- _Tasks to complete_
#1 In the forum post below about adopting a shelter dog with mild dog aggression, the writer ends with a list of dogs the new dog could meet. Give each breed in that list along with the weight it is given.
#2 Write the next part of the forum post about adopting a shelter dog with mild dog aggression, starting right after its last sentence.

- _Excerpt to read_
*** Block opens ***
# "Mild Dog Aggression"



## Jenna09 (Dec 20, 2007)

Hi,

My boyfriend was thinking of getting another dog as a playmate for his current male boston terrier jack russel mix. We thought it would be a good idea to go to our local shelter and see what dogs they had. Many of the dogs were colour-coded as "red level" which meant they had severe dog aggression, fear aggression towards strangers, food/toy possessiveness, etc. He found one dog that was rated as "yellow level" because she had mild dog aggression and pulls hard on the leash. She is a pitbull mix weighing in around 50lbs and is 3 years old. My question is, can a dog with "mild dog aggression" get over it? According to the shelter staff to detemine if they have dog aggression or not they tie the dog being evaluated onto a bar in a small room and bring in another dog and see how the dogs react towards each other. I am not sure if this type of testing would mean she would react the same way in a home environment or to all dogs? Being in a shelter is stressful enough especially being around very unbalanced dogs...she did not react to the dogs lunging and barking at everything that moved in the cages beside her. They also do not let the dogs socialize with each other and she has been caged since August 2007. I just want to know if we should abandon the idea of adopting her because she could be a danger to any of the well-behaved/well-balanced dogs that she would have contact with either at his house, friends homes or his parents homes....1 boston terrier mix male (25lbs), 2 shih tzus male and female (12-17lbs), 1 chihuahua mix female (tough as nails 6lbs), 2 boxers male and female (50-72lbs), 2 rotweillers male and female (110-120lbs), 1 golden retriever female (70lbs), and possibly other friends dogs that come over that are trained and very dog social.
*** Block closes ***
- _Data provided_
*** Block opens ***
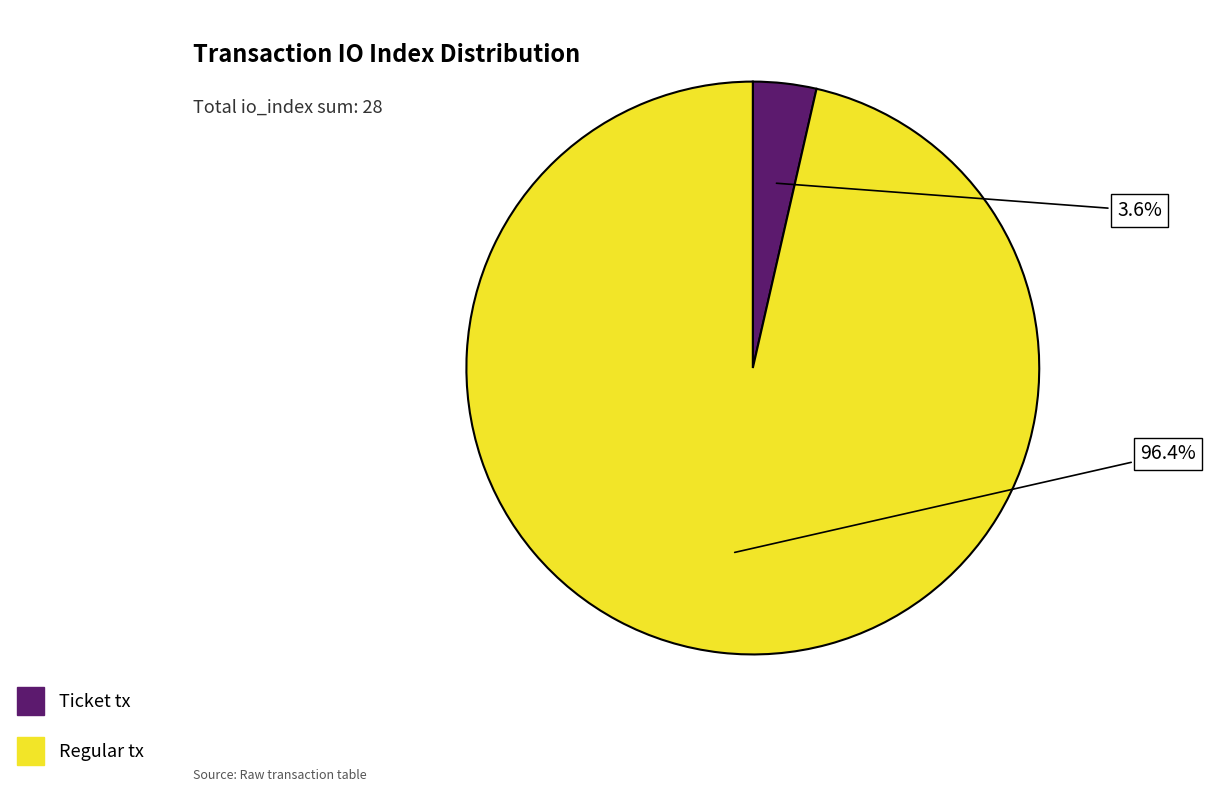

Is there a majority slice in this chart?

Yes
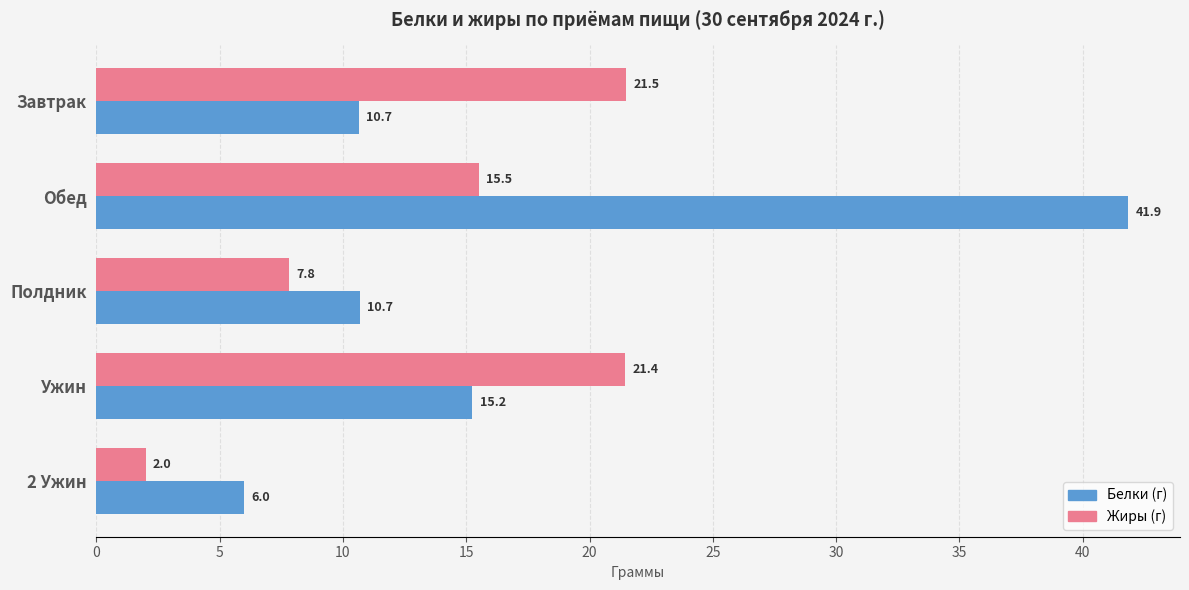

Where is Белки (г) nearest to the value 23?

Ужин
*** Block closes ***
- _Outputs in order_
#1
- Boston terrier mix (male): 25lbs
- Shih tzus (male and female): 12-17lbs
- Chihuahua mix (female): 6lbs
- Boxers (male and female): 50-72lbs
- Rotweillers (male and female): 110-120lbs
- Golden retriever (female): 70lbs

#2
Any help would be greatly appreciated as we have never adopted a dog from a shelter before. 
Thanks
Jenna


----------



## Annamarie (Oct 14, 2007)

I would keep looking for a dog that was friendly with other dogs.


----------



## Shastar (Nov 29, 2007)

It is very stressful for a dog in a shelter but also they do the tests to get a good idea on what the temperament and such is like. Also if the said she had mild aggression in a stressful environment what would happen when she was more comfortable. She could either not have the aggression or it could get worse... just my opinion. 

I have a couple questions for you, do you want to find out if her aggression would happen to get worse with the little dog that lives with you now? Do you know how to properly stop a dog attack if she did attack your dog? Do you have the money for a trip to the emergency vets if an attack did happen? 

I am not saying not to adopt her but if there is a question about your safety or your dogs safety I think I would look at a different dog.

 I do love pitties. 

I also think with proper training a lot of dogs can be helped but I also think a professional would be your best bet.

Again this is only my opinion.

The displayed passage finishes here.